Provided passage:
Differentiated by area and height, the art spaces are arranged in three separate stacks standing within a larger enclosure. The space between the stacks and the enclosure is used primarily for circulation, and the space between the stacks themselves is used to bring natural light into the heart of the building by means of a T-shaped rooflight. Two of the stacks support the members’ room and the education spaces, and the third supports an enclosed roof terrace. The members’ room terrace and the end wall of the education space enjoy an elevated view of downtown Denver.

At any one time, the museum will host one or more exhibitions on a variety of subjects and, to support an open-ended pattern of use, the materiality of the building is based on a limited number of monochromatic materials. The outer layer of the external walls consists of a double-glazed panel with grey-tinted glass on the outside and clear glass on the inside. The inner faces of both are sandblasted. The inner layer of the wall consists of panels of Monopan, a translucent plastic which provides the required level of insulation. The only other cladding material is American Redwood which is stained grey and used at ground and roof levels. On completion, MCA Denver achieved the distinction of Gold Leadership in Energy and Environment Design (LEED), making it the nation’s first LEED certified contemporary art museum; pioneering sustainability and taking a leadership role in the reduction of energy consumption, greenhouse gas emissions and use of raw materials.

Exercise task 1:
Render the rows as a Markdown table with columns Row and Line, covering only the part that opens with the line containing "pose: elev=280.3 azim=261.8" and runs through the end of the rows, with blank lines left out.
The museum passage and the rows that follow it are unrelated material.

[Recorded data]
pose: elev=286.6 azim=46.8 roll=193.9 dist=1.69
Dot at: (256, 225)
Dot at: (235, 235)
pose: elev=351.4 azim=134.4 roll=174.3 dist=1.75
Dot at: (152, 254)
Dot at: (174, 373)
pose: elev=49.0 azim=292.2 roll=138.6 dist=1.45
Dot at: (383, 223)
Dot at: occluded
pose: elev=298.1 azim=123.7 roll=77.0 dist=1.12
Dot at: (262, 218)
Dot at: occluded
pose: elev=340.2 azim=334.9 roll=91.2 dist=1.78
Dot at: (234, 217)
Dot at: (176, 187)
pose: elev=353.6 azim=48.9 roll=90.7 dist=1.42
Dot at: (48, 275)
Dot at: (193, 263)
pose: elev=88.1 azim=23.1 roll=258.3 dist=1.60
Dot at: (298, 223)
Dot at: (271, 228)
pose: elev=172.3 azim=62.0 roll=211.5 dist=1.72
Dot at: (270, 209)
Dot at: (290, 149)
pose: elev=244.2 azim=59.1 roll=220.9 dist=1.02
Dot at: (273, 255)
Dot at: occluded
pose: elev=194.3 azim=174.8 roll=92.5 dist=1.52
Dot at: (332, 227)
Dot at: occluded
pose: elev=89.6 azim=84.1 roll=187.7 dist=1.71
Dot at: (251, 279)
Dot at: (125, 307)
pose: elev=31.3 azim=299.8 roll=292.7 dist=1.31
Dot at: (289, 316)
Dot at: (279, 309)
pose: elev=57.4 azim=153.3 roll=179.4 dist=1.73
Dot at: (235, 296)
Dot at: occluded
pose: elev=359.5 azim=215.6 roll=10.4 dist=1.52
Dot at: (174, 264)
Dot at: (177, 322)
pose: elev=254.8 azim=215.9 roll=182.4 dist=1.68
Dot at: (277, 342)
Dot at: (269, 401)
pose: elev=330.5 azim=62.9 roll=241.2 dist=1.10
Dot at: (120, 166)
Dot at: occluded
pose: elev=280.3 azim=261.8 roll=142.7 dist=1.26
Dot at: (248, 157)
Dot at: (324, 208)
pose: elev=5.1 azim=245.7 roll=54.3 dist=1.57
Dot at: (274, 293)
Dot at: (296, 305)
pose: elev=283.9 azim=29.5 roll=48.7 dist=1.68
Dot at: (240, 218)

Exercise task 2:
Answer these from the museum passage:
(a) In how many separate stacks are the art spaces arranged?
(b) What material makes up the inner layer of the wall?
(c) What level of LEED distinction did MCA Denver achieve on completion?

Complete output 1:
| Row | Line |
|---|---|
| 1 | pose: elev=280.3 azim=261.8 roll=142.7 dist=1.26 |
| 2 | Dot at: (248, 157) |
| 3 | Dot at: (324, 208) |
| 4 | pose: elev=5.1 azim=245.7 roll=54.3 dist=1.57 |
| 5 | Dot at: (274, 293) |
| 6 | Dot at: (296, 305) |
| 7 | pose: elev=283.9 azim=29.5 roll=48.7 dist=1.68 |
| 8 | Dot at: (240, 218) |

Complete output 2:
(a) Three.
(b) Panels of Monopan, a translucent plastic.
(c) Gold.